Sunday 2 December 2007

Mother and her five children buried after dying in a blaze in County Tyrone


The police suspect Arthur McElhill of setting fire to his house and killing himself, his partner Lorraine McGovern and their five children - Caroline, Sean, Belinda, Clodagh and James. May the family find peace

Children weep for lost classmates

Several hundred people attended requiem mass at the Sacred Heart Church in Northern Ireland's County Tyrone town, but numbers were nowhere near what had been expected.

Arthur McElhill, 39, his partner Lorraine McGovern, 30 and their children - Caroline, 13, Sean, seven, Bellina, four, Clodagh, 18 months and James nine month - died together when fire engulfed their three-bedroom, end of terrace house.

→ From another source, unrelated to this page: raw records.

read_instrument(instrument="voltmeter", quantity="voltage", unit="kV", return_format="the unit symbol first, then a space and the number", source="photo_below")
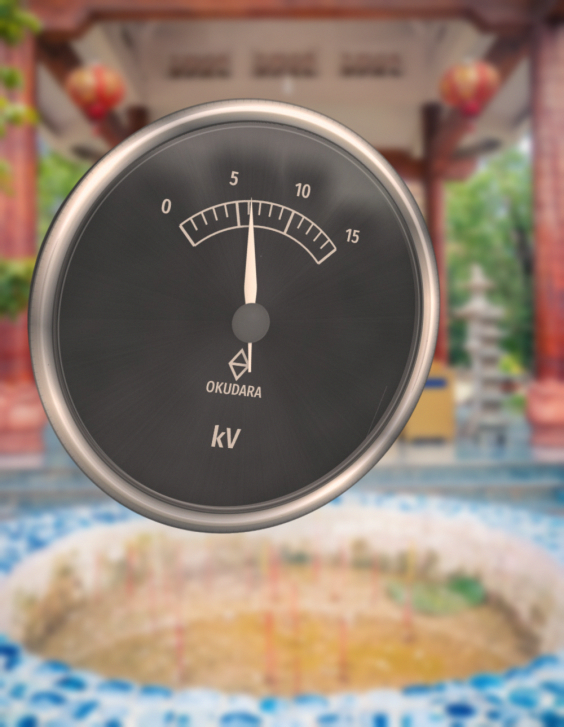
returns kV 6
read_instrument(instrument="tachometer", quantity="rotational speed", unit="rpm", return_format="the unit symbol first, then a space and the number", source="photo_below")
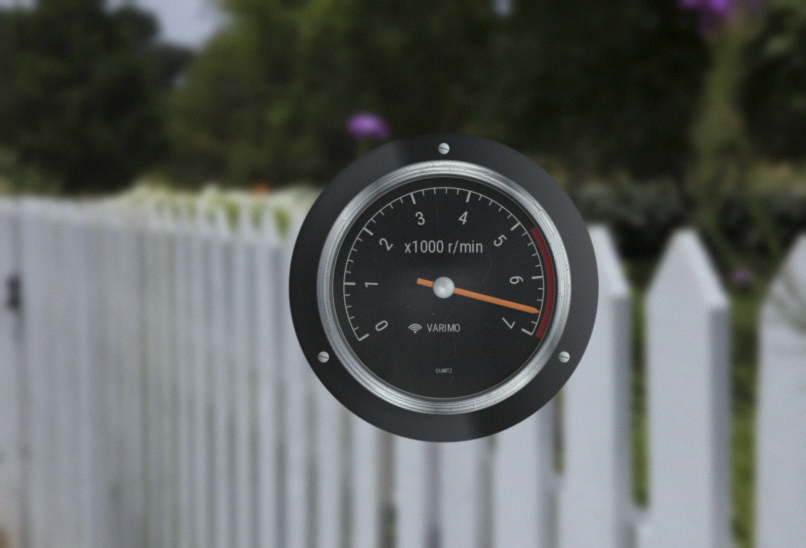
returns rpm 6600
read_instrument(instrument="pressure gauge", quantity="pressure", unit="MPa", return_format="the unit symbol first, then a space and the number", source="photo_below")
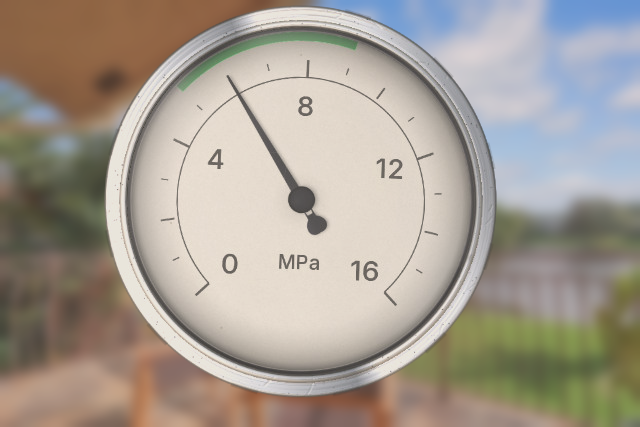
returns MPa 6
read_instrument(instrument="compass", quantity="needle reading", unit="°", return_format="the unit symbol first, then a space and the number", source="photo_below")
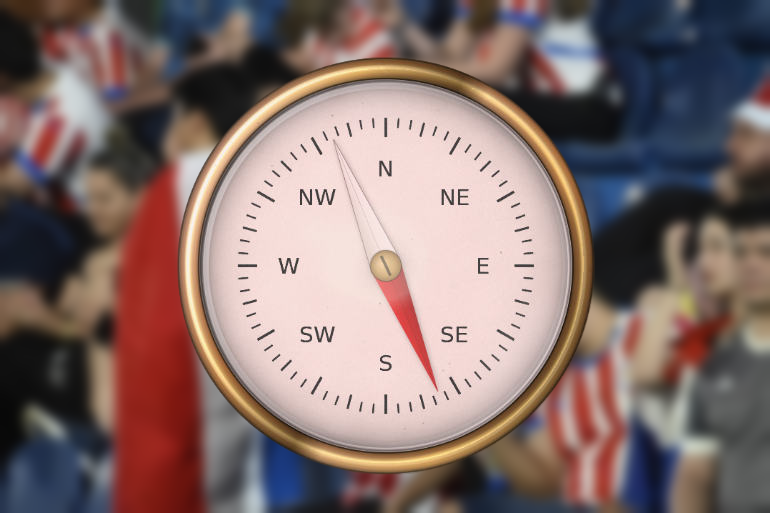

Police are treating the deaths as murder and suspect Mr McElhill of starting the fire after they found petrol had been sprinkled around the house and set alight.

The McElhill and McGovern families disagreed for a fortnight over where the family should be buried.

Eventually it was decided a single service would be held for the family but that Mr McElhill would be buried separately from his family.

He will be buried in Ederney, County Fermanagh, his partner will be buried with the children at Corlough, County Cavan, in the Irish Republic.

Speaking during the service, parish priest Monsignor Joseph Donnelly referred back to the Omagh bombing saying a community may have experience of tragedy but could never become accustomed to it.

He said: "To lose an entire family unit in one instance is unimaginable. It is a devastation for the families immediately connected. It is a loss so total that words fail to describe the immensity of the events."

Looking down at the five white coffins of the children - each with a single white carnation upon it - and flanked by the coffins of their parents, he added: "The visual impact of what lies before us leaves us in no doubt about the horrible reality."

Children from St Conor's primary school, next door to the fire blackened house in Lammy Crescent, and where two of the children were pupils, formed a guard of honour as the coffins were carried from the church.

Sombre faced, many wept for their lost classmates. So too did the pupils from the Sacred Heart college which the oldest child attended.